## Working data:
>>

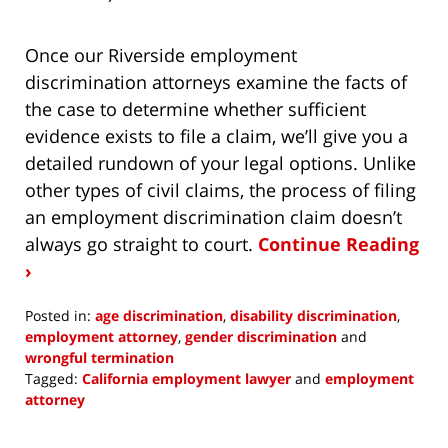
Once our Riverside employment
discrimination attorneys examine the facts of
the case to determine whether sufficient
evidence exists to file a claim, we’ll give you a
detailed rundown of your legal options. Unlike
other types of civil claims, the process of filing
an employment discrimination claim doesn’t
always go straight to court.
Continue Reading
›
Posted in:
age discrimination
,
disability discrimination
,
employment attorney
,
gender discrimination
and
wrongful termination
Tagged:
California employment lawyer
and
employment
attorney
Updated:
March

<<
>>

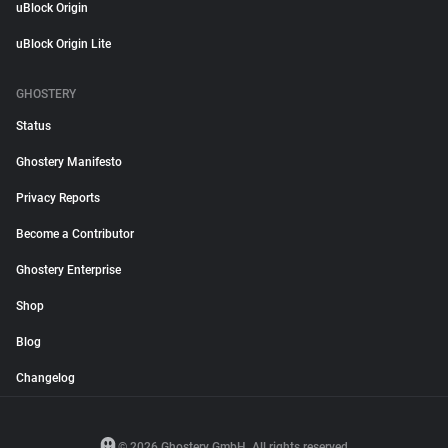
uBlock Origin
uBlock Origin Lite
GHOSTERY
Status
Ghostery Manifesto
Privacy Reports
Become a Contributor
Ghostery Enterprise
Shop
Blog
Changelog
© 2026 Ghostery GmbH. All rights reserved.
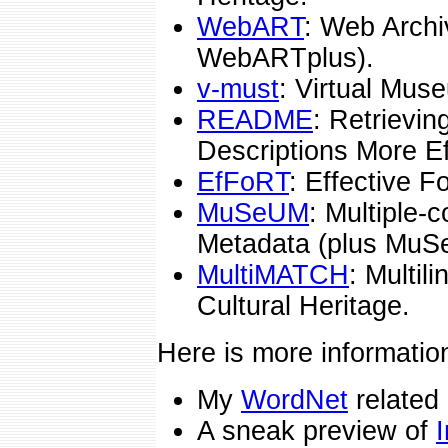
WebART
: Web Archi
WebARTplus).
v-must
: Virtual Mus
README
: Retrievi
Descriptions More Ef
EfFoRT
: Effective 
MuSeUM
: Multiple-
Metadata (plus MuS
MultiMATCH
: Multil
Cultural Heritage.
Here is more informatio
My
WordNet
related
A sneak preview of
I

<<

## Required work:
Write only the number of lines above in which the word "employment" is found.

## Written solution:
5